We don’t need to let everybody into the debates. However, debates should be more than just a selection mechanism but also a platform for introduction and discussion.

The news came down last week: Gary Johnson will be excluded from the first presidential debate. Not as a product of a nefarious conspiracy, but because he didn’t meet the clearly outlined threshold of 15% in the polls. Fair is fair, as far as that goes. The question is whether a 15% threshold is a good criterion and, if not, what would be a better one?

Unfortunately, there are no unassailable answers to these questions. It’s a subjective judgment that balances two competing issues.
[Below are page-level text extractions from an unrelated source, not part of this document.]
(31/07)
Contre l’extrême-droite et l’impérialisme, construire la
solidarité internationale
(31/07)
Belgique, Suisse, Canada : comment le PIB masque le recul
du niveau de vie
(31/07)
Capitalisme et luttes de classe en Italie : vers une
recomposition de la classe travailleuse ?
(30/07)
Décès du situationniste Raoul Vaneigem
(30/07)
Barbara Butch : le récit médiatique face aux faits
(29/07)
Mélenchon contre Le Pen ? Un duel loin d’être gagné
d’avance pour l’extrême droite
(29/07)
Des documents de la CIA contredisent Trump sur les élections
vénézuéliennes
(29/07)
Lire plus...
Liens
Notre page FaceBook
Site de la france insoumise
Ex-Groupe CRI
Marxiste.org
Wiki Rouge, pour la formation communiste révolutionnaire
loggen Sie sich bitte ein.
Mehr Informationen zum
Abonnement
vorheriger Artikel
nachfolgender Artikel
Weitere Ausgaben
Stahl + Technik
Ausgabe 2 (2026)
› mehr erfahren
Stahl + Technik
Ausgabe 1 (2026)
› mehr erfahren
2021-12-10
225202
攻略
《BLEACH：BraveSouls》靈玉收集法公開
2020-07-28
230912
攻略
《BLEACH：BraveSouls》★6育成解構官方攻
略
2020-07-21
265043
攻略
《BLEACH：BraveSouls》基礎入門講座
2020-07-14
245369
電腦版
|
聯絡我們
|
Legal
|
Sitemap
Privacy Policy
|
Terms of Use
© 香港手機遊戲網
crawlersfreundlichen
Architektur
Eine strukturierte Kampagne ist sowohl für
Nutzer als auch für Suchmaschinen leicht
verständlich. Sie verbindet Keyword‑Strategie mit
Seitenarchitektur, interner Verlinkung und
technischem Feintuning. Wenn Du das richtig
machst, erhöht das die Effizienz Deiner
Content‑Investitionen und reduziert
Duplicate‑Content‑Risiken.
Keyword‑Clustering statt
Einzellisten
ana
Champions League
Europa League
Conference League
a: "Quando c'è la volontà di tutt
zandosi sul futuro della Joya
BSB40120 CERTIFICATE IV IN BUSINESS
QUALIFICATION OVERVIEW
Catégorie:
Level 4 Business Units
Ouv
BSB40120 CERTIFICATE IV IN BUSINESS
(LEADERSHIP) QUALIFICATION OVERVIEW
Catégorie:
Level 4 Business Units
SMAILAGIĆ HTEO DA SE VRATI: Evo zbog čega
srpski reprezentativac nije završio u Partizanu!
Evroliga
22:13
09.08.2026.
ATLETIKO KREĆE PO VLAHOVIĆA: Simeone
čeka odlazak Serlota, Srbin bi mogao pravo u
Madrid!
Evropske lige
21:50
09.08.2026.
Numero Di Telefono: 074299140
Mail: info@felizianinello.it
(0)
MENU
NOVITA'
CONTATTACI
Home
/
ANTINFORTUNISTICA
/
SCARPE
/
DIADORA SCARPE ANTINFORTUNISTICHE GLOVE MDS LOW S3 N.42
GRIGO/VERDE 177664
The first issue is that third party candidates distort outcomes in systems such as ours. They aren’t an issue where voters can delineate their choices either with Instant Runoff Voting (IRV) or a top-two runoff election. We not only don’t have either of those things, but we have no way to nationally institute them even if we wanted to, except through a very unlikely constitutional amendment. There are numerous examples in the US and abroad of people who apparently did not have majority support getting into office simply through opposition divided between multiple candidates.

Giving independent and third party challengers a debate platform would likely cause more problems by giving credibility to candidates whose only influence is to change the outcome between the top two candidates. That’s good for the person who wins in this event, but that’s not how we want elections decided.

The second issue, though, is that we don’t want to give the incumbent parties too much power. The system itself does a good job of limiting the number of viable parties to two most of the time. While a two-party system does not bother me, I am moderately troubled by the two parties being hard-coded in, rather than as part of a natural duopoly. Without the ability of new parties to credibly form and challenge current ones, parties can become excessively unresponsive both to their voters and outside voters. Primaries can help mitigate this, but they only go so far.

In Canada, outside parties have forced the two major parties to either adapt or die. The Progressive Conservatives became so inept that they were essentially overtaken by a “third party” and forced to merge with it as the minor partner. It appeared for a while that the New Democratic Party was going to do the same to the Liberals, but they realized it in time. In both cases, though, the PC’s and the Liberals were facing not just another lost election, but irrelevance or extinction. This forced them to improve. Dynamism is a good thing.

So I want to avoid giving third parties enough influence to throw elections, but at the same time allow the incumbent parties to be challenged and, if they respond poorly, replaced. I want to give third parties a platform to grow their support, but I also don’t want them to distract from the viable candidates when it comes down to it.

My preference is for an escalating threshold. The first debate is somewhat easy to get into. The second debate harder, and so on. By the end, the only people in the debate are those with a chance to win. If you’re an outside candidate and can’t grow your support, you lose your spot. If you can grow your support, then we’re simply going to have a distorted outcome. I don’t like it, but I don’t like preventing it simply by starving credibility to anybody but the two major parties.

Ideally, I prefer 5%/10%/15%/20% thresholds. That first one may be a little too low, however, and I’d be fine with a 10% threshold. I consider 15% at the outset to simply be too high. If you can’t get to 15% after the national publicity of a debate, though, I feel like you’ve had your chance to upend the system and the system was just not yet ready to be upended. The 15% threshold is a good way to leave out all but the most instantly viable candidates, most likely because either they are personally wealthy or entrenched in the system. That ends up lending too much power to the status quo and its stakeholders.

Which, one gathers, is kind of the point.

Ultimately, the Debate Commission was set up by the parties. A lot of people argue that makes it a private affair and freedom of association and whatnot. This is true, though that doesn’t relieve it from being criticized. And if they were so inclined, states could make their presence a requirement for ballot access. You couldn’t make them actively participate, but they’re not going to go and fiddle with their iPhone. There’s a reason the candidates almost always agree to debates even when they have little strategic reason to do so. Boycotts have their own costs.

Reforming the debates is an uphill climb, given the extent to which the people making the determinations are beneficiaries of the system as it exists. Unlike other system-opening measures which run into the same roadblocks (such as IRV), debate participation does at least does have a degree of public support.

So I hope that Gary Johnson and Jill Stein give them hell, because in my view they deserve it.